Top of TASK INPUT

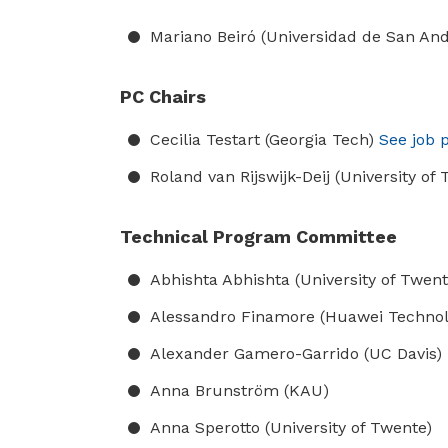
Mariano Beiró (Universidad de San An
PC Chairs
Cecilia Testart (Georgia Tech)
See job p
Roland van Rijswijk-Deij (University of
Technical Program Committee
Abhishta Abhishta (University of Twent
Alessandro Finamore (Huawei Technol
Alexander Gamero-Garrido (UC Davis)
Anna Brunström (KAU)
Anna Sperotto (University of Twente)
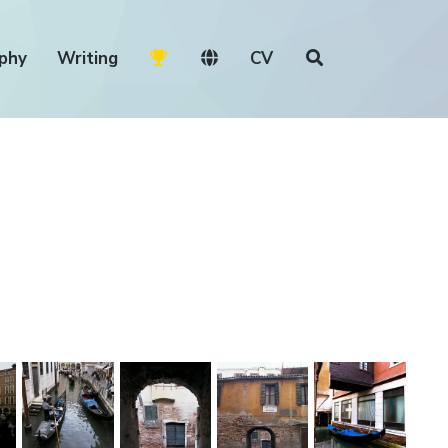
phy
Writing
CV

Bottom of TASK INPUT

_YOUR OBJECTIVE:_ Display each row above that contains the word "Anna". Case counts when matching.

_PROBLEM SOLUTION:_
Anna Brunström (KAU)
Anna Sperotto (University of Twente)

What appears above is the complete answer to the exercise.